▸ **WORK TO BE COMPLETED**
What lines in the entries hold the string "Item"? List them.

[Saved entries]
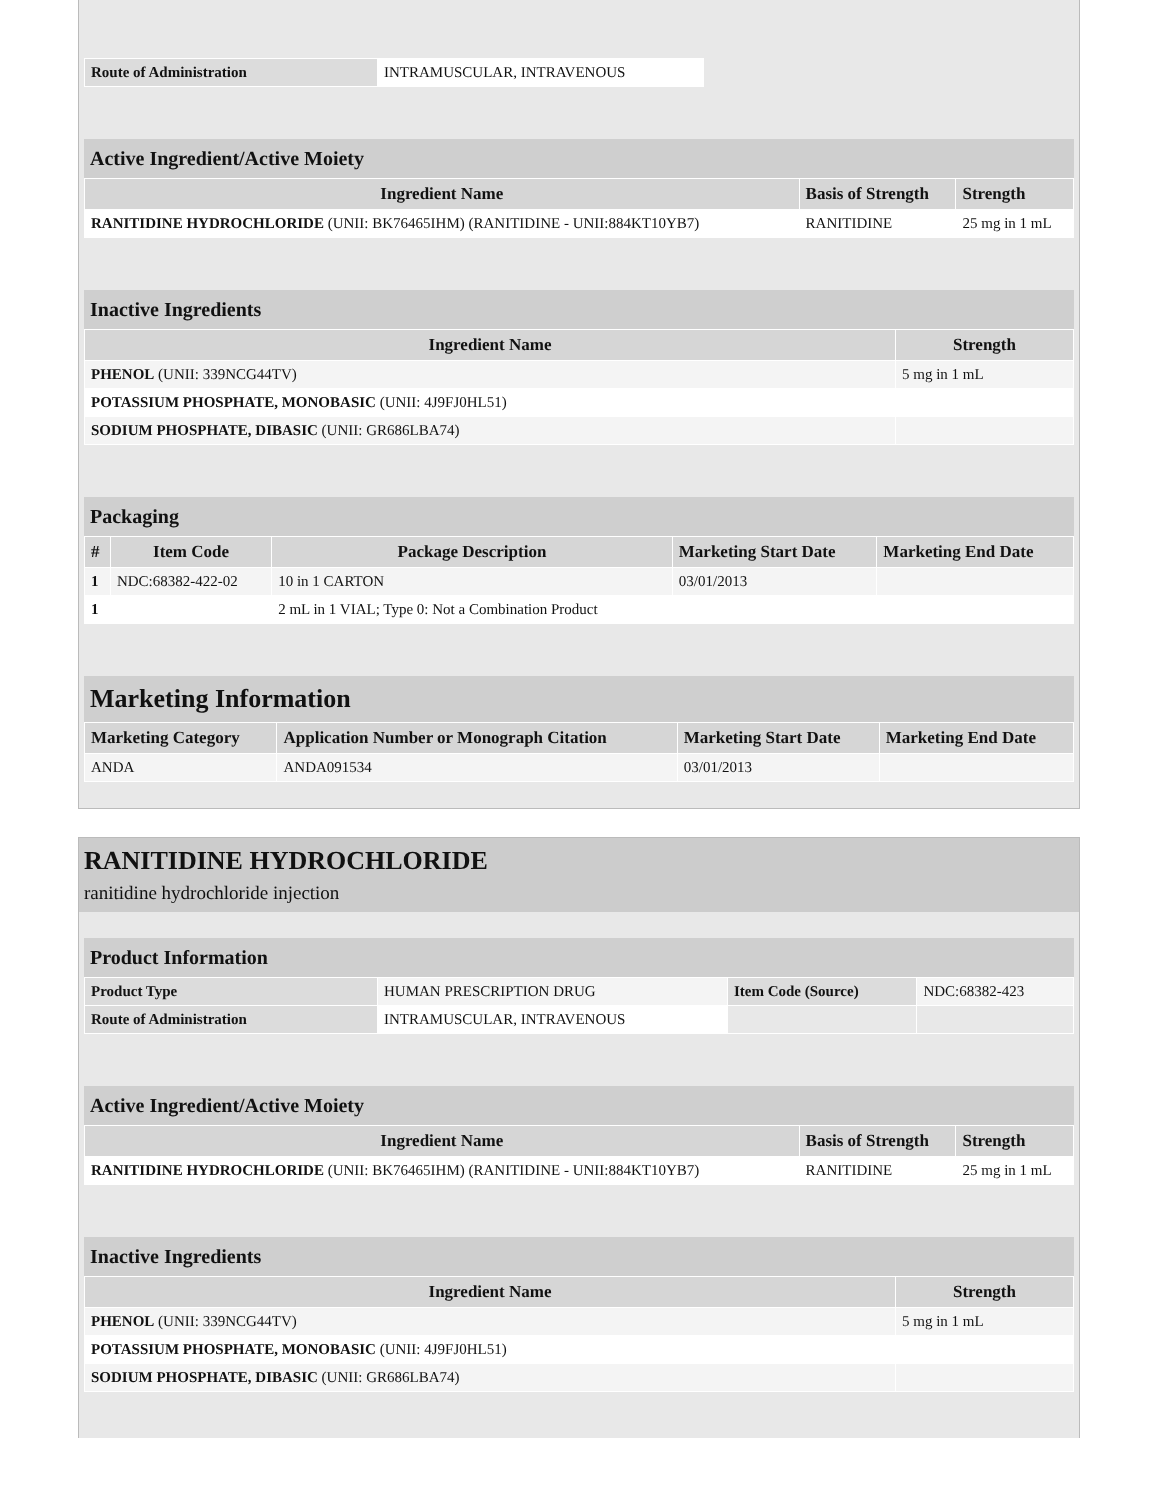| Route of Administration | INTRAMUSCULAR, INTRAVENOUS |
Active Ingredient/Active Moiety
| Ingredient Name | Basis of Strength | Strength |
| --- | --- | --- |
| RANITIDINE HYDROCHLORIDE (UNII: BK76465IHM) (RANITIDINE - UNII:884KT10YB7) | RANITIDINE | 25 mg in 1 mL |
Inactive Ingredients
| Ingredient Name | Strength |
| --- | --- |
| PHENOL (UNII: 339NCG44TV) | 5 mg in 1 mL |
| POTASSIUM PHOSPHATE, MONOBASIC (UNII: 4J9FJ0HL51) | |
| SODIUM PHOSPHATE, DIBASIC (UNII: GR686LBA74) | |
Packaging
| # | Item Code | Package Description | Marketing Start Date | Marketing End Date |
| --- | --- | --- | --- | --- |
| 1 | NDC:68382-422-02 | 10 in 1 CARTON | 03/01/2013 | |
| 1 | | 2 mL in 1 VIAL; Type 0: Not a Combination Product | | |
Marketing Information
| Marketing Category | Application Number or Monograph Citation | Marketing Start Date | Marketing End Date |
| --- | --- | --- | --- |
| ANDA | ANDA091534 | 03/01/2013 | |
RANITIDINE HYDROCHLORIDE
ranitidine hydrochloride injection
Product Information
| Product Type | HUMAN PRESCRIPTION DRUG | Item Code (Source) | NDC:68382-423 |
| Route of Administration | INTRAMUSCULAR, INTRAVENOUS | | |
Active Ingredient/Active Moiety
| Ingredient Name | Basis of Strength | Strength |
| --- | --- | --- |
| RANITIDINE HYDROCHLORIDE (UNII: BK76465IHM) (RANITIDINE - UNII:884KT10YB7) | RANITIDINE | 25 mg in 1 mL |
Inactive Ingredients
| Ingredient Name | Strength |
| --- | --- |
| PHENOL (UNII: 339NCG44TV) | 5 mg in 1 mL |
| POTASSIUM PHOSPHATE, MONOBASIC (UNII: 4J9FJ0HL51) | |
| SODIUM PHOSPHATE, DIBASIC (UNII: GR686LBA74) | |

▸ **FINISHED TASK**
| # | Item Code | Package Description | Marketing Start Date | Marketing End Date |
| Product Type | HUMAN PRESCRIPTION DRUG | Item Code (Source) | NDC:68382-423 |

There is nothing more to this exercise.